__Instructions for the task__:
In the essay on Proust below, list everything that his cork-lined apartment is said to have shielded him from.

__Source text__:
==============================

By: Fereshteh Priou
April 2020
The perils of the coronavirus have ushered in an era of self-imposed quarantines and voluntary confinement. In such times, it feels fitting to reflect on the impact of diminished social contact. As inherently social creatures, we crave the company of others; periods of isolation—or worse, total disconnection—run counter to our natural inclinations.
Proust lived much of his later life in a similar state of hermetic seclusion. He spent his final years in a cork-lined apartment on Boulevard Haussmann, which shielded him not only from the noise of the bustling street but also from dust, pollen, and other irritants that worsened his severe asthma. He had come to recognize that his earlier years of frenetic social climbing and late-night parties among the Parisian elite were a hindrance to his great ambition: becoming a serious writer. He therefore withdrew from society to devote himself fully to his work.
Proust was also a pronounced germophobe. According to his devoted housekeeper, Céleste Albaret, in her memoir Monsieur Proust, he kept a long metal box filled with formalin solution in which he disinfected letters before opening them. The world of coronavirus precautions that has become familiar to us was, in many ways, the world Proust inhabited—though he faced it largely alone, without the communal commiseration we experience today. His extreme caution was often viewed as eccentricity; society mocked him for lining his walls with cork. He endured his anxieties and suffering in solitude, with little sympathy from others. The very society ladies who had snubbed him in his youth later sought invitations to visit the now-famous author. He consistently refused them. They assumed it was due to newfound arrogance after winning the Prix Goncourt, but the real reasons were his terror of illness and his growing aversion to the superficial social life he had once pursued so eagerly.

==============================

__Data entries__:
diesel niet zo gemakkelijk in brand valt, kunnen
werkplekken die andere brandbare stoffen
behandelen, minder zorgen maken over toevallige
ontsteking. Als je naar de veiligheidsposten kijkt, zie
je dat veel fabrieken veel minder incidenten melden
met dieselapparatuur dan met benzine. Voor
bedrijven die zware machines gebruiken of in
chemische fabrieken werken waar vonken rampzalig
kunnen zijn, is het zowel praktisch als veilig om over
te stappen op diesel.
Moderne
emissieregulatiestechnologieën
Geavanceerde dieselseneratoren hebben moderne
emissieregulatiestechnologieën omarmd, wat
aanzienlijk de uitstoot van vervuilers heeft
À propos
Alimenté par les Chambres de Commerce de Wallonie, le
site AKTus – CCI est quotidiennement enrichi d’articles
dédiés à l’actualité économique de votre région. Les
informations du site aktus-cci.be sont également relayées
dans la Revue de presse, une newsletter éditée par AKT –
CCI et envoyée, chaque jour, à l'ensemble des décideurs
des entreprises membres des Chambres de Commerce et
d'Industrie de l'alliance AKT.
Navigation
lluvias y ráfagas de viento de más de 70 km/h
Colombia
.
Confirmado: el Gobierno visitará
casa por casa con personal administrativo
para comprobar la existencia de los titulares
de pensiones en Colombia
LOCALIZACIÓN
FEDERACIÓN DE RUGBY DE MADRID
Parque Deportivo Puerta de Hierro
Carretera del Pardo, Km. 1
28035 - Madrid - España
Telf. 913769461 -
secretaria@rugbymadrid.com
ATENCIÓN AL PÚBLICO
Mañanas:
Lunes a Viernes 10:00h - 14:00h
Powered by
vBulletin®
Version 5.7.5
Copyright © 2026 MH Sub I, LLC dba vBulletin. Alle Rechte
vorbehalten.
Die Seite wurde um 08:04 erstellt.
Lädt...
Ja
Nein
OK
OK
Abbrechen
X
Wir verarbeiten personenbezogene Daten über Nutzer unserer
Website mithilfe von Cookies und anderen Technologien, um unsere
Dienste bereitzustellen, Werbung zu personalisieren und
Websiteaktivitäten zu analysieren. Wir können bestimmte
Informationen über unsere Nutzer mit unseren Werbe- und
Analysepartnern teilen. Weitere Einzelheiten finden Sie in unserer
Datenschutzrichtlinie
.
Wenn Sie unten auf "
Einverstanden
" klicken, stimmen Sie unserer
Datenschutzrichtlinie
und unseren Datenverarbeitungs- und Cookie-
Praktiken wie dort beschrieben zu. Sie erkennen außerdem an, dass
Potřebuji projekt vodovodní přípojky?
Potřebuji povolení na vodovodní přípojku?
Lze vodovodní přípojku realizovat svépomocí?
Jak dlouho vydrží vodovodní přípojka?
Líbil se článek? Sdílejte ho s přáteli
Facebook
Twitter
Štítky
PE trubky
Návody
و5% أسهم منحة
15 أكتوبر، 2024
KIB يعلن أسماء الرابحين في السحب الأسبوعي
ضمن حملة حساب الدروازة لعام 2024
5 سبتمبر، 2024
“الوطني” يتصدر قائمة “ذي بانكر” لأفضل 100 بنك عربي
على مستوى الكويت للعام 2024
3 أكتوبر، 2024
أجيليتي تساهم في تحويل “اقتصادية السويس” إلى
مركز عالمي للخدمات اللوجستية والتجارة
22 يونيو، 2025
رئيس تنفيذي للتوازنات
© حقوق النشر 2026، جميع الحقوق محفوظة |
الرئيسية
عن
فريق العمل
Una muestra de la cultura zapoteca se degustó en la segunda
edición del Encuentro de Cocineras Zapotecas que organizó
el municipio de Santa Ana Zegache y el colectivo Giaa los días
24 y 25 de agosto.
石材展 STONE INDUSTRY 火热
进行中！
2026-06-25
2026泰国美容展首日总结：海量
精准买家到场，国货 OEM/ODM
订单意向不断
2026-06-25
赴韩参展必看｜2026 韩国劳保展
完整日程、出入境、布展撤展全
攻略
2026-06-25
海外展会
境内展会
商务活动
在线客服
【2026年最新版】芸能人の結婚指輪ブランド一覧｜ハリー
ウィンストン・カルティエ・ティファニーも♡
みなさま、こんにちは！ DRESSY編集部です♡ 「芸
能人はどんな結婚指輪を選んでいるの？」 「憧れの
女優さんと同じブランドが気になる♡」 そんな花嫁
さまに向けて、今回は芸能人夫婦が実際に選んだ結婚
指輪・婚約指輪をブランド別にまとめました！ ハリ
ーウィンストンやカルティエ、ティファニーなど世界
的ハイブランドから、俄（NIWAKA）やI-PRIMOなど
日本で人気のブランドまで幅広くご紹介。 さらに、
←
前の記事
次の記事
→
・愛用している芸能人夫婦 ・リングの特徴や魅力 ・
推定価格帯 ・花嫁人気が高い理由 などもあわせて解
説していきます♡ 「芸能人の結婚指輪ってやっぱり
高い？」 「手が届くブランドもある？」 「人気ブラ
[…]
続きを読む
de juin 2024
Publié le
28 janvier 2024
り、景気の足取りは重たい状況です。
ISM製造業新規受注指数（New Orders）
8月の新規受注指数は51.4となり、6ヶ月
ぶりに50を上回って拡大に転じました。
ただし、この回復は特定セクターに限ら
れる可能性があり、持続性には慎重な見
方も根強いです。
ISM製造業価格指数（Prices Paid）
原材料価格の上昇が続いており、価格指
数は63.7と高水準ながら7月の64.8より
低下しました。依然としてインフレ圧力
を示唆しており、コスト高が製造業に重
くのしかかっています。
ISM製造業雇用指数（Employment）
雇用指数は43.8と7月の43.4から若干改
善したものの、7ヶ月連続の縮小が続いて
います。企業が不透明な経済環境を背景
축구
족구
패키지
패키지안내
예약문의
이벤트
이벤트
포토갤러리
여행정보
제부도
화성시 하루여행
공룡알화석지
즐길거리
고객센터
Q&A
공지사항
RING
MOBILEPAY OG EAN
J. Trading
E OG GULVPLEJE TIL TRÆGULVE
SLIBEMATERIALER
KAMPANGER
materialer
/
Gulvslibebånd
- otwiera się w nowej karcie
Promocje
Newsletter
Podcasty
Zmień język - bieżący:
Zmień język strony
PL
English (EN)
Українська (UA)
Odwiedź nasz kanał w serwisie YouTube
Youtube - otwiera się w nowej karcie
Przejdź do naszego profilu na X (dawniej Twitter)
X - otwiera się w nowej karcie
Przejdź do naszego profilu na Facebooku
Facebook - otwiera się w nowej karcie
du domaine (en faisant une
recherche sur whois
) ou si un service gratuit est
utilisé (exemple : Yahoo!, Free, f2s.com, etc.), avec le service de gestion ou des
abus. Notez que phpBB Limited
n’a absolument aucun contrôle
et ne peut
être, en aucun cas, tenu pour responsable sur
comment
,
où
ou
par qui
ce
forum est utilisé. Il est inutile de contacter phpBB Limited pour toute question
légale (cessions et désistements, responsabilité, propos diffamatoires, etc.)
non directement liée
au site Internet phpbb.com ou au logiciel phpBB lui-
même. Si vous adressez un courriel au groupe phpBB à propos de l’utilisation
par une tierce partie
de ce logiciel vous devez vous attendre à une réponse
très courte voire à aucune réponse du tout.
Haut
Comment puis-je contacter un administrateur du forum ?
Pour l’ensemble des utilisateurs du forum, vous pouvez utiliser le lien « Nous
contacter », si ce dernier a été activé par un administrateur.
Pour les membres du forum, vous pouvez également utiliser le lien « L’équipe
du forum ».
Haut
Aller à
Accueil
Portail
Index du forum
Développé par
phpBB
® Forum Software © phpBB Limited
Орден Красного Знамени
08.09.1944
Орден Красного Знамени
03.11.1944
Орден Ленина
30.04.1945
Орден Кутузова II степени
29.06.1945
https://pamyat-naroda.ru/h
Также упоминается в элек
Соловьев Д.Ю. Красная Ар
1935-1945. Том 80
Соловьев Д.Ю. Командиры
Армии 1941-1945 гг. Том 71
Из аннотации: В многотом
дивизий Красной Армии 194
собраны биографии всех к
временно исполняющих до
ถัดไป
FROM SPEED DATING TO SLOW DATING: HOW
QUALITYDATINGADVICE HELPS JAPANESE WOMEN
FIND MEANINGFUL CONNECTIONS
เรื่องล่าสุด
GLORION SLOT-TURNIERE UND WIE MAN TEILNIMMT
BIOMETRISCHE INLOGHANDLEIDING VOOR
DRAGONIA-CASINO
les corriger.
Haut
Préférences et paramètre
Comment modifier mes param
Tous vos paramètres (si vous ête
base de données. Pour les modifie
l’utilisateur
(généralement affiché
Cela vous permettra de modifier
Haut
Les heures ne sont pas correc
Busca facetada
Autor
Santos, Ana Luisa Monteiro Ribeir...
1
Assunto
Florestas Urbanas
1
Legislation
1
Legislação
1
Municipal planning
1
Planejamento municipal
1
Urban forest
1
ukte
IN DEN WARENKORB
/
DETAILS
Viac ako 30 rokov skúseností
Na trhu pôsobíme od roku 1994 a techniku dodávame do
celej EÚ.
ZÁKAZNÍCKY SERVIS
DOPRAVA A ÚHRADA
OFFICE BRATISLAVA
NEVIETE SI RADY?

==============================

__Answer to the exercise__:
- the noise of the bustling street
- dust
- pollen
- other irritants that worsened his severe asthma